[Work item] Find the line containing "томобиль. Всего с" in the data below and repeat it, along with all later lines, exactly through the last one.

(Beginning of Data provided)

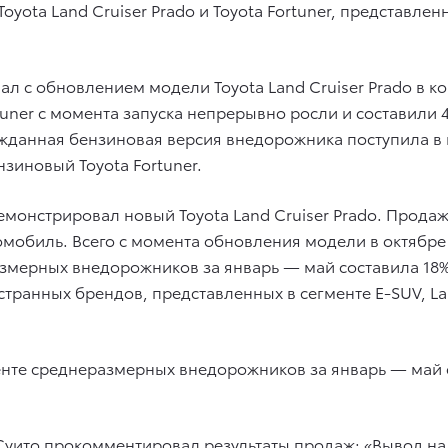
oyota Land Cruiser Prado и Toyota Fortuner, представле
пал с обновлением модели Toyota Land Cruiser Prado в к
uner с момента запуска непрерывно росли и составили 4 
жданная бензиновая версия внедорожника поступила в 
нзиновый Toyota Fortuner.
емонстрировал новый Toyota Land Cruiser Prado. Прода
томобиль. Всего с момента обновления модели в октябре 
еразмерных внедорожников за январь — май составила 18
транных брендов, представленных в сегменте E-SUV, Lan
енте среднеразмерных внедорожников за январь — май 
Суито прокомментировал результаты продаж: «Вывод на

(End of Data provided)

[Response]
томобиль. Всего с момента обновления модели в октябре 
еразмерных внедорожников за январь — май составила 18
транных брендов, представленных в сегменте E-SUV, Lan
енте среднеразмерных внедорожников за январь — май 
Суито прокомментировал результаты продаж: «Вывод на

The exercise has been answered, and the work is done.